### PROBLEM DETAILS:
Take the lines below from the first through the one that contains "angehörigkeit vergeblich gewesen" and copy them exactly.

[Extracted data entries]

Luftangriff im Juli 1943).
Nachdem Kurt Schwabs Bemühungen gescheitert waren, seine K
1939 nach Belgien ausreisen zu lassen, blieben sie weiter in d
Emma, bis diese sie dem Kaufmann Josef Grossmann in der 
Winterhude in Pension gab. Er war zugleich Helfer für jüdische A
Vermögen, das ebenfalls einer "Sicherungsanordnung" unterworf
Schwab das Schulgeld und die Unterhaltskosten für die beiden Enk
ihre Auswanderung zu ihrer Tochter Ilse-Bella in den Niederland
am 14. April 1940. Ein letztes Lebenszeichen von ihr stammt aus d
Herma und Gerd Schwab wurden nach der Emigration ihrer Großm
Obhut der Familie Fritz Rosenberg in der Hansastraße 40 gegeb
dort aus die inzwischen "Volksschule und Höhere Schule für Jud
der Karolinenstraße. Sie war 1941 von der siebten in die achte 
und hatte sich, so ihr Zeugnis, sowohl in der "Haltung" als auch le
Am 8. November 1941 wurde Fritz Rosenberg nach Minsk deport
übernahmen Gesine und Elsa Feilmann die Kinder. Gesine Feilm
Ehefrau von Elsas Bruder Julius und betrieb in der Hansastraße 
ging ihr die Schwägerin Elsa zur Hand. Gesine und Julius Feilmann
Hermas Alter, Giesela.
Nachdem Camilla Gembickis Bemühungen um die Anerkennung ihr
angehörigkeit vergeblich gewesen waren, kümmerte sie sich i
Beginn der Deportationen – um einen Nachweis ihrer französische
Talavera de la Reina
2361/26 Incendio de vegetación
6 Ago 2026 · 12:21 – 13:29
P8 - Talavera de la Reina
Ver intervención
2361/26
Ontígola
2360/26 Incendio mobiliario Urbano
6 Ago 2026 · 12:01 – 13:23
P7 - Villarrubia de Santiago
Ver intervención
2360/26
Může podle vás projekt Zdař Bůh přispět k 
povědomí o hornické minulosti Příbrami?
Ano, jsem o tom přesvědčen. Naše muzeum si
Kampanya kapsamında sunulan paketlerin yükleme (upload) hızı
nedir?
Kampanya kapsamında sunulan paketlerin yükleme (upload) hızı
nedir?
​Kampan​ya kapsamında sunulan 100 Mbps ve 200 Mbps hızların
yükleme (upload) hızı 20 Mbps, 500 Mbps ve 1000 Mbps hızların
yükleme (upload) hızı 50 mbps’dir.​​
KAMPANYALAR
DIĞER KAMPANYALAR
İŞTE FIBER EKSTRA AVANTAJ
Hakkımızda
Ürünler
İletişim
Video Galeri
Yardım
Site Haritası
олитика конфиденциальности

### SOLUTION FOR THIS PROBLEM:
Luftangriff im Juli 1943).
Nachdem Kurt Schwabs Bemühungen gescheitert waren, seine K
1939 nach Belgien ausreisen zu lassen, blieben sie weiter in d
Emma, bis diese sie dem Kaufmann Josef Grossmann in der 
Winterhude in Pension gab. Er war zugleich Helfer für jüdische A
Vermögen, das ebenfalls einer "Sicherungsanordnung" unterworf
Schwab das Schulgeld und die Unterhaltskosten für die beiden Enk
ihre Auswanderung zu ihrer Tochter Ilse-Bella in den Niederland
am 14. April 1940. Ein letztes Lebenszeichen von ihr stammt aus d
Herma und Gerd Schwab wurden nach der Emigration ihrer Großm
Obhut der Familie Fritz Rosenberg in der Hansastraße 40 gegeb
dort aus die inzwischen "Volksschule und Höhere Schule für Jud
der Karolinenstraße. Sie war 1941 von der siebten in die achte 
und hatte sich, so ihr Zeugnis, sowohl in der "Haltung" als auch le
Am 8. November 1941 wurde Fritz Rosenberg nach Minsk deport
übernahmen Gesine und Elsa Feilmann die Kinder. Gesine Feilm
Ehefrau von Elsas Bruder Julius und betrieb in der Hansastraße 
ging ihr die Schwägerin Elsa zur Hand. Gesine und Julius Feilmann
Hermas Alter, Giesela.
Nachdem Camilla Gembickis Bemühungen um die Anerkennung ihr
angehörigkeit vergeblich gewesen waren, kümmerte sie sich i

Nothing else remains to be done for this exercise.